The first language of mankind, the most universal and vivid, in a word the only language man needed, before he had occasion to exert his eloquence to persuade assembled multitudes, was the simple cry of nature
But as this was excited only by a sort of instinct on urgent occasions, to implore assistance in case of danger, or relief in case of suffering, it could be of little use in the ordinary course of life, in which more moderate feelings prevail. When the ideas of men began to expand and multiply, and closer communication took place among them, they strove to invent more numerous signs and a more copious language. They multiplied the inflections of the voice, and added gestures, which are in their own nature more expressive, and depend less for their meaning on a prior determination. Visible and movable objects were therefore expressed by gestures, and audible ones by imitative sounds: but, as hardly anything can be indicated by gestures, except objects actually present or easily described, and visible actions; as they are online payday loans in MI not universally useful-for darkness or the interposition of a material object destroys their efficacy-and as besides they rather request than secure our attention; men at length bethought themselves of substituting for them the articulate sounds of the voice, which, without bearing the same relation to any particular ideas, are better calculated to express them all, as conventional signs. Such an institution could only be made by common consent, and must have been effected in a manner not very easy for men whose gross organs had not been accustomed to any such exercise. It is also in itself still more difficult to conceive, since such a common agreement must have had motives, and speech seems to have been highly necessary to establish the use of it.
Every object at first received a particular name without regard to genus or species, which these primitive originators were not in a position to distinguish; every individual presented itself to their minds in isolation, as they are in the picture of nature
It is reasonable to suppose that the words first made use of by mankind had a much more extensive signification than those used in languages already formed, and that ignorant as they were of the division of discourse into its constituent parts, they at first gave every single word the sense of a whole proposition. When they began to distinguish subject and attribute, and noun and verb, which was itself no common effort of genius, substantives were at first only so many proper names; the present infinitive was the only tense of verbs; and the very idea of adjectives must have been developed with great difficulty; for every adjective is an abstract idea, and abstractions are painful and unnatural operations.
If one oak was called A, another was called B; for the primitive idea of two things is that they are not the same, and it often takes a long time for what they have in common to be seen: so that, the narrower the limits of their knowledge of things, the more copious their dictionary must have been. The difficulty of using such a vocabulary could not be easily removed; for, to arrange beings under common and generic denominations, it became necessary to know their distinguishing properties: the need arose for observation and definition, that is to say, for natural history and metaphysics of a far more developed kind than men can at that time have possessed.
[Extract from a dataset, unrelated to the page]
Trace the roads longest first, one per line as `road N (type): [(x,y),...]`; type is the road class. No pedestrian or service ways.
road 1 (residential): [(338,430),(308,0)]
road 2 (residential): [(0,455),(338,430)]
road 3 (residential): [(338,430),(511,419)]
Add to this, that general ideas cannot be introduced into the mind without the assistance of words, nor can the understanding seize them except by means of propositions. This is one of the reasons why animals cannot form such ideas, or ever acquire that capacity for self-improvement which depends on them. When a monkey goes from one nut to another, are we to conceive that he entertains any general idea of that kind of fruit, and compares its archetype with the two individual nuts? Assuredly he does not; but the sight of one of these nuts recalls to his memory the sensations which he received from the other, and his eyes, being modified after a certain manner, give information to the palate of the modification it is about to receive. If you endeavour to trace in your mind the image of a tree in general, you never attain to your end. In spite of all you can do, you will have to see it as great or little, bare or leafy, light or dark, and were you capable of seeing nothing in it but what is common to all trees, it would no longer be like a tree at all. Purely abstract beings are perceivable in the same manner, or are only conceivable by the help of language. The definition of a triangle alone gives you a true idea of it: the moment you imagine a triangle in your mind, it is some particular triangle and not another, and you cannot avoid giving it sensible lines and a coloured area. We must then make use of propositions and of language in order to form general ideas. For no sooner does the imagination cease to operate than the understanding proceeds only by the help of words. If then the first inventors of speech could give names only to ideas they already had, it follows that the first substantives could be nothing more than proper names.